(THE DATA begins)

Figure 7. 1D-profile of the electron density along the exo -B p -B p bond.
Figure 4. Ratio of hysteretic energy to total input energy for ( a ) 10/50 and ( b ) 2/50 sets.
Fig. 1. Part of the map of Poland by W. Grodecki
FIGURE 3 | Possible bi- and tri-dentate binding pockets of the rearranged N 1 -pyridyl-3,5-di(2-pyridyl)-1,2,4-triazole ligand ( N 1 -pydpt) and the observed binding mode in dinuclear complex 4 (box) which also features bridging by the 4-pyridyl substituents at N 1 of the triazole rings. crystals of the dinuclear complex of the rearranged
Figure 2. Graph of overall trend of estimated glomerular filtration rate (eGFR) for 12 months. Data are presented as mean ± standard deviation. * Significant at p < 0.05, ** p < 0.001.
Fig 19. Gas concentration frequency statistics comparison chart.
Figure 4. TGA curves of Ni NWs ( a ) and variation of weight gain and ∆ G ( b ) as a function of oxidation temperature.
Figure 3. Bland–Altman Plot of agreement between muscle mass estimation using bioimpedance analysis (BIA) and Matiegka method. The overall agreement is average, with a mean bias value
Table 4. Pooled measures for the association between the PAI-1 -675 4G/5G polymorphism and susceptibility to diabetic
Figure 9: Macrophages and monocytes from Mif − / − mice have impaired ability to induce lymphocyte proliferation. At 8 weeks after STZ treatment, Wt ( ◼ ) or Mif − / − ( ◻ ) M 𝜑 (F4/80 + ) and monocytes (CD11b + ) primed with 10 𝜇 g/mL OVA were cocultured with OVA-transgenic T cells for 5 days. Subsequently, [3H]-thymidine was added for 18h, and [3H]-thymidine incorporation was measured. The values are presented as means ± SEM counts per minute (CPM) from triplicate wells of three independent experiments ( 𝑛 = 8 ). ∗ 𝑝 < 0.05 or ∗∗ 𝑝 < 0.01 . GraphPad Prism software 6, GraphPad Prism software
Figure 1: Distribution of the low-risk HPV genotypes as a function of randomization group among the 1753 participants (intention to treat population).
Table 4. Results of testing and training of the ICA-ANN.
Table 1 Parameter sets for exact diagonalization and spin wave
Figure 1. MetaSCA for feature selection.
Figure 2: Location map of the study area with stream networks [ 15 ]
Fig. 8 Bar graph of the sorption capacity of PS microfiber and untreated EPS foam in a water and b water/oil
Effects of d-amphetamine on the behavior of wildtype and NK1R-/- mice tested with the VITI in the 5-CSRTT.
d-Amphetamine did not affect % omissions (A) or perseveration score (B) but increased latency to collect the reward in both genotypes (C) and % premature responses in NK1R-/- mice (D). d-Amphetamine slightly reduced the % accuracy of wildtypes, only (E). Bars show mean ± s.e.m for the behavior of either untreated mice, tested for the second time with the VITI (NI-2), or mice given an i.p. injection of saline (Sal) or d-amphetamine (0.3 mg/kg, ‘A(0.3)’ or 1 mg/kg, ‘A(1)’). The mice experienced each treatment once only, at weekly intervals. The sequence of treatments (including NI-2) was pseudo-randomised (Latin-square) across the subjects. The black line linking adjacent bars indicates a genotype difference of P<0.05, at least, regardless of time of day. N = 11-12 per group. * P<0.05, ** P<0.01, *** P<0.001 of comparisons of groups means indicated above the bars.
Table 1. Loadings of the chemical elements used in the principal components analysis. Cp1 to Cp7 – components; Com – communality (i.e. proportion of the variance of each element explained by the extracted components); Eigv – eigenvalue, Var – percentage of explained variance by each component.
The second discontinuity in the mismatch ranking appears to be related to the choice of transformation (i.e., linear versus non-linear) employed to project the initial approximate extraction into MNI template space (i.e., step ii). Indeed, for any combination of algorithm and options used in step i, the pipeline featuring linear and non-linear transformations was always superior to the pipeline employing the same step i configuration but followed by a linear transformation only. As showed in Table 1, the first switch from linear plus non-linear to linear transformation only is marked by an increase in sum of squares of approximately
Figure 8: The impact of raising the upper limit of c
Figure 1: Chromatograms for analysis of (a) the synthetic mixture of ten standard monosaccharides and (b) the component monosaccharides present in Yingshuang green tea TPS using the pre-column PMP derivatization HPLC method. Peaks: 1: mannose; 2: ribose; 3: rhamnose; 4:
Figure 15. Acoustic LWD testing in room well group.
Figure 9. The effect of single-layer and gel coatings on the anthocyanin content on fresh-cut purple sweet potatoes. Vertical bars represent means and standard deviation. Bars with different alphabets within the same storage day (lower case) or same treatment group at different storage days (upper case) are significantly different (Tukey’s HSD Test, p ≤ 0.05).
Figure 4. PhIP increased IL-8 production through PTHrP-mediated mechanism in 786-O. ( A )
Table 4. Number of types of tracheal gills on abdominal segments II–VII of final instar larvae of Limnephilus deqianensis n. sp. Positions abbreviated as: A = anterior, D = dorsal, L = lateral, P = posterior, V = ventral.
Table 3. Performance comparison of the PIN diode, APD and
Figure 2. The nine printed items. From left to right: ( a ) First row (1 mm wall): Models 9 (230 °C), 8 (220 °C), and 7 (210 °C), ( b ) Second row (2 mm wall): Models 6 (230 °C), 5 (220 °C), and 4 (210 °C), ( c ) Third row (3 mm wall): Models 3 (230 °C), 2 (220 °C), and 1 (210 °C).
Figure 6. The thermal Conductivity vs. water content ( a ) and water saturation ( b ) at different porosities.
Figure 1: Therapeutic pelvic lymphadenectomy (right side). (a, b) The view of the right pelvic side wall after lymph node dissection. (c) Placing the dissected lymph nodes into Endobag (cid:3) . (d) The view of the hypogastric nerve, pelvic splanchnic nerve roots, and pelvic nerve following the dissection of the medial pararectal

(THE DATA ends)

The lines from the top of the data above down to the line containing "Fig. 1. Part" are to be copied exactly; no other line should appear.

Figure 7. 1D-profile of the electron density along the exo -B p -B p bond.
Figure 4. Ratio of hysteretic energy to total input energy for ( a ) 10/50 and ( b ) 2/50 sets.
Fig. 1. Part of the map of Poland by W. Grodecki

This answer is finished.